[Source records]
- - - - - - -
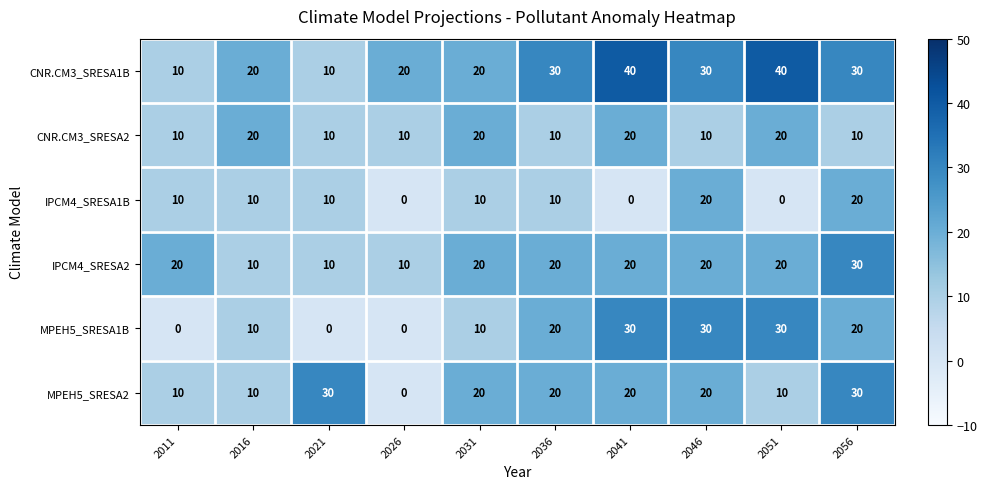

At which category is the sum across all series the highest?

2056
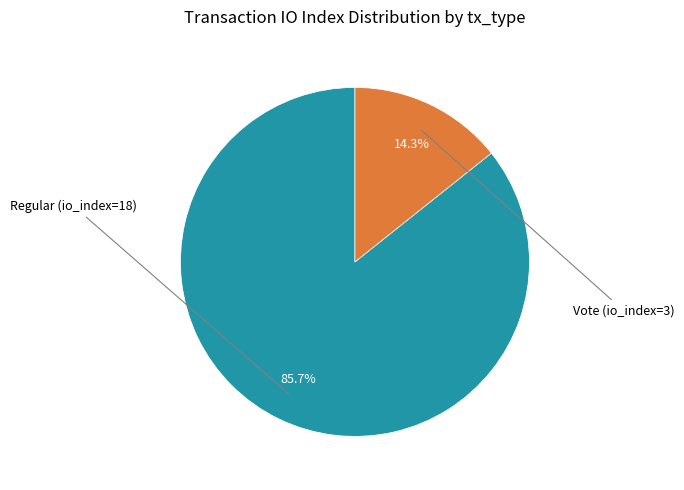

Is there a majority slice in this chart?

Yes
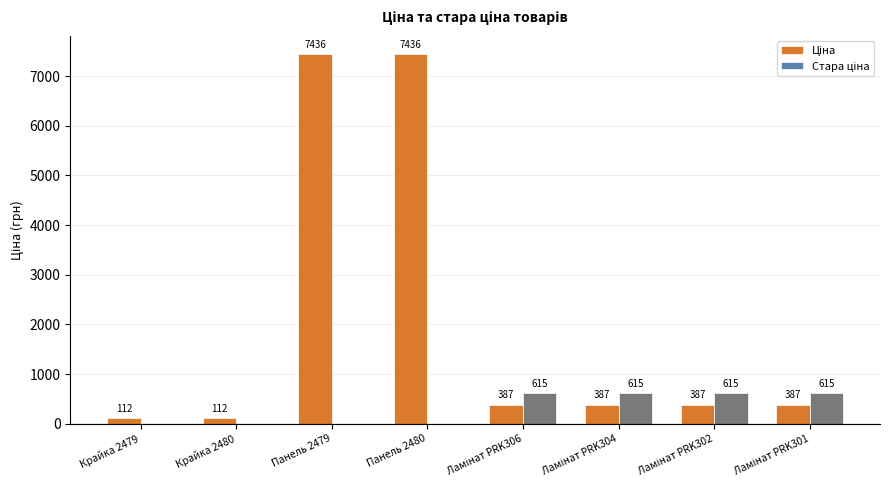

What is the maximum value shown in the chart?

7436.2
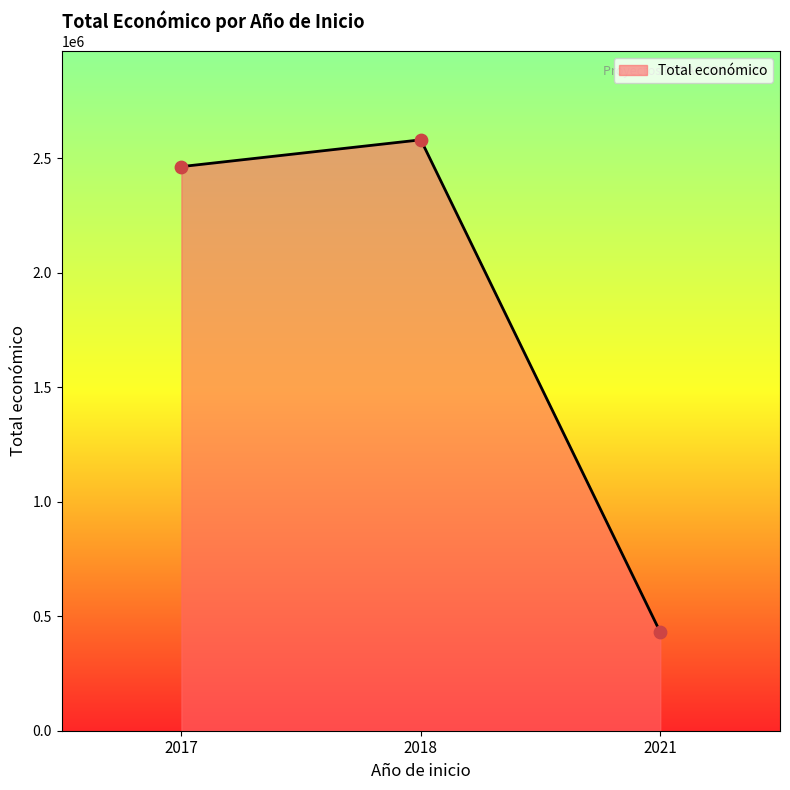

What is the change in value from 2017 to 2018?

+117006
- - - - - - -
Write out all of the data above line for line without any changes, but leave out the pictures.

# Your solution
At which category is the sum across all series the highest?

2056

Is there a majority slice in this chart?

Yes

What is the maximum value shown in the chart?

7436.2

What is the change in value from 2017 to 2018?

+117006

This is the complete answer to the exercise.